NFTs aren’t like other materials. Each contains a digital signature that prevents NFTs from being substituted for or compared to one another (hence, non-fungible). Simply because they’re both NFTs, one NBA Top Shot clip isn’t the same as EVERYDAYS. (For that matter, one NBA Top Shot footage isn’t necessarily equal to another NBA Top Shot clip.)
How Does an NFT Work?
NFTs are stored on a blockchain, which is a decentralised public ledger that keeps track of transactions. Most people are familiar with blockchain as the underlying technology that allows cryptocurrencies to exist. NFTs are most commonly kept on the Ethereum blockchain, although they can also be held on other blockchains.
NFTs are essentially digital versions of tangible collector’s artefacts. As a result, rather than receiving an actual oil painting to put on the wall, the customer receives a digital file.

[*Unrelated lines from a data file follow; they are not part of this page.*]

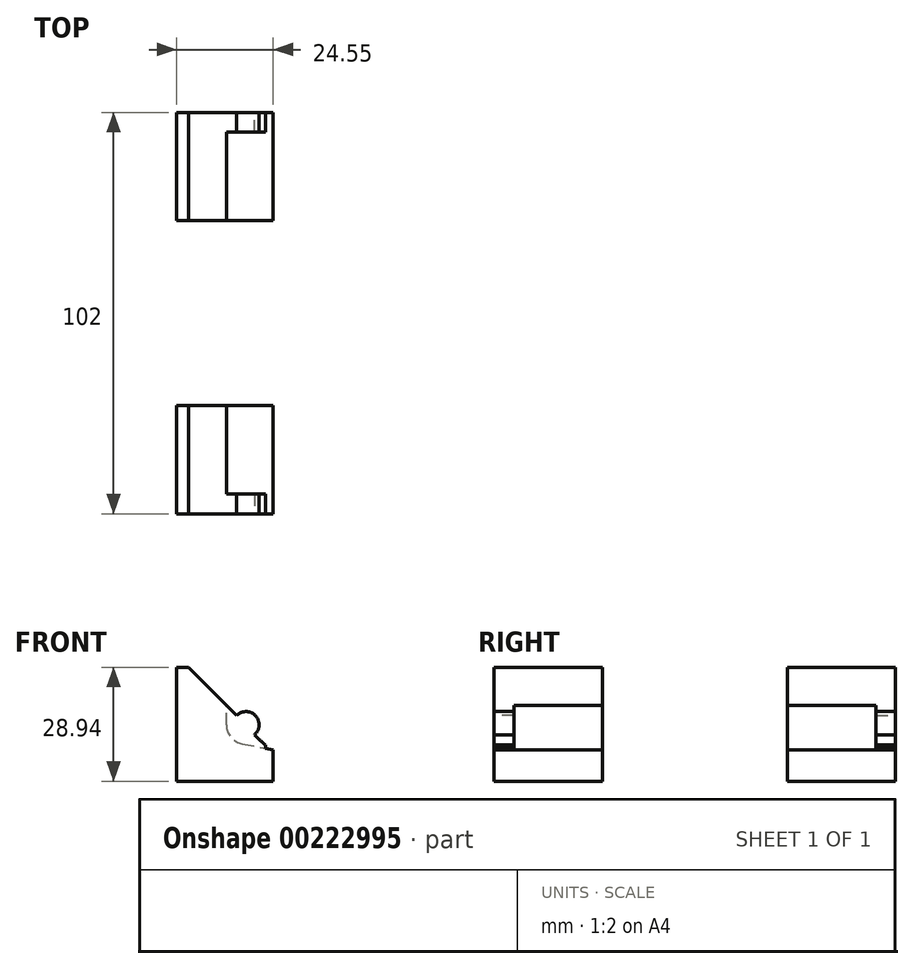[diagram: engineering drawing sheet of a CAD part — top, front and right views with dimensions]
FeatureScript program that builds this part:
annotation { "Feature Type Name" : "Feature", "Feature Type Description" : "" }
export const myFeature = defineFeature(function(context is Context, id is Id, definition is map)
    precondition{}
    {
        {
            var Q0;
            Q0=qCreatedBy(makeId("Front.planeOp"),FACE);
            var sketch = newSketch(context, id + "F0", { "sketchPlane" : qUnion([Q0])});
            skCircle(sketch, "E0", {"center": v(-26.85, 0) * mm, "radius": 3.35 * mm});
            skLineSegment(sketch, "E1", {"start": v(-31.8, -25.47) * mm, "end": v(-31.8, 0) * mm, "construction": true});
            skLineSegment(sketch, "E2", {"start": v(-30.2, -21.18) * mm, "end": v(-30.2, 0) * mm, "construction": true});
            skCircle(sketch, "E3", {"center": v(0, 21) * mm, "radius": 33 * mm, "construction": true});
            skLineSegment(sketch, "E4", {"start": v(-27.76, -4.87) * mm, "end": v(-19.9, -6.34) * mm});
            skLineSegment(sketch, "E5", {"start": v(-17.93, -6.7) * mm, "end": v(17.93, -6.7) * mm});
            skPoint(sketch, "E6", {"position": v(0, -6.7) * mm});
            skLineSegment(sketch, "E7", {"start": v(-31.8, -14.34) * mm, "end": v(-19.9, -14.34) * mm});
            skPoint(sketch, "E8", {"position": v(0, -13.71) * mm});
            skLineSegment(sketch, "E9", {"start": v(-31.8, 0) * mm, "end": v(-31.8, 4.95) * mm});
            skArc(sketch, "E10", {"start": v(-31.8, 0) * mm, "mid": v(-30.66, -3.16) * mm, "end": v(-27.76, -4.87) * mm});
            skArc(sketch, "E11", {"start": v(-21.9, 0) * mm, "mid": v(-23.35, 3.5) * mm, "end": v(-26.85, 4.95) * mm});
            skLineSegment(sketch, "E12", {"start": v(-21.9, 0) * mm, "end": v(-21.9, -5.96) * mm});
            skLineSegment(sketch, "E13", {"start": v(-31.8, -14.34) * mm, "end": v(-31.8, 4.95) * mm});
            skLineSegment(sketch, "E14", {"start": v(-26.85, 4.95) * mm, "end": v(-31.8, 4.95) * mm});
            skLineSegment(sketch, "E15", {"start": v(-19.9, -14.34) * mm, "end": v(-19.9, -6.34) * mm});
            skArc(sketch, "E16.trimOffspring", {"start": v(-24.66, -2.53) * mm, "mid": v(-23.32, -3.87) * mm, "end": v(-21.9, -5.12) * mm});
            skLineSegment(sketch, "E17", {"start": v(-31.8, -14.34) * mm, "end": v(-44.45, -14.34) * mm});
            skLineSegment(sketch, "E18", {"start": v(-44.45, -14.34) * mm, "end": v(-44.45, 14.6) * mm});
            skLineSegment(sketch, "E19", {"start": v(-44.45, 14.6) * mm, "end": v(-41.45, 14.6) * mm});
            skLineSegment(sketch, "E20", {"start": v(-41.45, 14.6) * mm, "end": v(-29.22, 2.37) * mm});
            skSolve(sketch);
        }
        {
            var Q0;
            Q0=makeQuery(id+"F0.imprint","IMPRINT",FACE,{"disambiguationData":[TD([[makeQuery(id+"F0.imprint","IMPRINT",EDGE,{"derivedFrom":sQuery(id+"F0.wireOp",EDGE,"E4")}),-1.0]])]});
            var Q1;
            {var subQ0=sQuery(id+"F0.wireOp",EDGE,"lqltnO4p-yjQs-zU1a-pGAH-Qr9mpKHK8XKR");Q1=makeQuery(id+"F0.imprint","IMPRINT",FACE,{"disambiguationData":[TD([[makeQuery(id+"F0.imprint","IMPRINT",EDGE,{"derivedFrom":subQ0}),1.0]])]});}
            var Q2;
            Q2=makeQuery(id+"F0.imprint","IMPRINT",FACE,{"disambiguationData":[TD([[makeQuery(id+"F0.imprint","IMPRINT",EDGE,{"derivedFrom":sQuery(id+"F0.wireOp",EDGE,"UlOUm8Tg-GByg-MkmW-qwdk-OexTPjV0Y8lK")}),-1.0]])]});
            var Q3;
            {var subQ0=sQuery(id+"F0.wireOp",EDGE,"E17");Q3=makeQuery(id+"F0.imprint","IMPRINT",FACE,{"disambiguationData":[TD([[makeQuery(id+"F0.imprint","IMPRINT",EDGE,{"derivedFrom":subQ0}),-1.0]])]});}
            extrude(context, id + "F1", {"entities" : qUnion([Q0, Q1, Q2, Q3]), "depth" : 27.5 * mm});
        }
        {
            var Q0;
            {var subQ4=sQuery(id+"F0.wireOp",EDGE,"E10");Q0=makeQuery(id+"F0.imprint","IMPRINT",FACE,{"disambiguationData":[TD([[makeQuery(id+"F0.imprint","IMPRINT",EDGE,{"derivedFrom":subQ4}),1.0]])]});}
            var Q1;
            {var subQ0=sQuery(id+"F0.wireOp",EDGE,"E0");var subQ1=makeQuery(id+"F0.imprint","INTERSECT",VERTEX,{"derivedFrom":[subQ0,sQuery(id+"F0.wireOp",EDGE,"MtPSfYva-7y9Z-Twtf-idye-PItontqrztNB")]});Q1=makeQuery(id+"F0.imprint","IMPRINT",FACE,{"disambiguationData":[TD([[makeQuery(id+"F0.imprint","IMPRINT",EDGE,{"disambiguationData":[TD([[subQ1,-1.0]])],"derivedFrom":subQ0}),1.0]])]});}
            var Q2;
            Q2=makeQuery(id+"F1.opExtrude","CAP_FACE",FACE,{"disambiguationData":[OSD([sQuery(id+"F0.wireOp",EDGE,"E4"),sQuery(id+"F0.wireOp",EDGE,"hitLcRcT-vsjn-UHvc-ALBO-6uXqSwUWMRml"),sQuery(id+"F0.wireOp",EDGE,"E7"),sQuery(id+"F0.wireOp",EDGE,"E9"),sQuery(id+"F0.wireOp",EDGE,"5h00GBxq-CeBK-yBVB-LUKm-K3VklLHiz7XQ"),sQuery(id+"F0.wireOp",EDGE,"lqltnO4p-yjQs-zU1a-pGAH-Qr9mpKHK8XKR"),sQuery(id+"F0.wireOp",EDGE,"E10")])],"isStart":true});
            extrude(context, id + "F2", {"entities" : qUnion([Q0, Q1]), "operationType" : NewBodyOperationType.ADD, "depth" : 5 * mm});
        }
        {
            var Q0;
            Q0=makeQuery(id+"F1.opExtrude","SWEPT_BODY",BODY,{"disambiguationData":[OSD([sQuery(id+"F0.wireOp",EDGE,"E4"),sQuery(id+"F0.wireOp",EDGE,"hitLcRcT-vsjn-UHvc-ALBO-6uXqSwUWMRml"),sQuery(id+"F0.wireOp",EDGE,"E7"),sQuery(id+"F0.wireOp",EDGE,"E9"),sQuery(id+"F0.wireOp",EDGE,"5h00GBxq-CeBK-yBVB-LUKm-K3VklLHiz7XQ"),sQuery(id+"F0.wireOp",EDGE,"lqltnO4p-yjQs-zU1a-pGAH-Qr9mpKHK8XKR"),sQuery(id+"F0.wireOp",EDGE,"E10")])]});
            var Q1;
            Q1=makeQuery(id+"F1.opExtrude","SWEPT_EDGE",EDGE,{"disambiguationData":[OSD([sQuery(id+"F0.wireOp",EDGE,"hitLcRcT-vsjn-UHvc-ALBO-6uXqSwUWMRml"),sQuery(id+"F0.wireOp",EDGE,"E7")])]});
            transform(context, id + "F3", {"entities" : qUnion([Q0]), "transformType" : TransformType.TRANSLATION_DISTANCE, "transformDirection" : qUnion([Q1]), "distance" : (44 + 2 + 5) * mm, "makeCopy" : false});
        }
        {
            var Q0;
            Q0=makeQuery(id+"F1.opExtrude","SWEPT_BODY",BODY,{"disambiguationData":[OSD([sQuery(id+"F0.wireOp",EDGE,"E4"),sQuery(id+"F0.wireOp",EDGE,"hitLcRcT-vsjn-UHvc-ALBO-6uXqSwUWMRml"),sQuery(id+"F0.wireOp",EDGE,"E7"),sQuery(id+"F0.wireOp",EDGE,"E9"),sQuery(id+"F0.wireOp",EDGE,"5h00GBxq-CeBK-yBVB-LUKm-K3VklLHiz7XQ"),sQuery(id+"F0.wireOp",EDGE,"lqltnO4p-yjQs-zU1a-pGAH-Qr9mpKHK8XKR"),sQuery(id+"F0.wireOp",EDGE,"E10")])]});
            var Q1;
            Q1=qCreatedBy(makeId("Front.planeOp"),FACE);
            mirror(context, id + "F4", {"entities" : qUnion([Q0]), "mirrorPlane" : qUnion([Q1])});
        }
    });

NFTs can only have one owner at any given moment, and their use of blockchain technology makes it simple to verify ownership and transfer tokens between them. In the metadata of an NFT, the creator can store specific information. Artists, for example, can sign their work in the file by signing it.
How to Buy NFTs?
If you’re interested in starting your own NFT collection, you’ll need the following items:
To begin, you’ll need a digital wallet that can hold both NFTs and cryptocurrencies. Depending on what currencies your NFT provider takes, you’ll probably need to buy some cryptocurrency, such as Ether. Coinbase, Kraken, eToro, and even PayPal and Robinhood now allow you to buy cryptocurrency with a credit card. After that, you’ll be able to transfer it from the exchange to your preferred wallet.
When researching your alternatives, keep fees in mind. When you acquire crypto, most exchanges charge at least a portion of your transaction.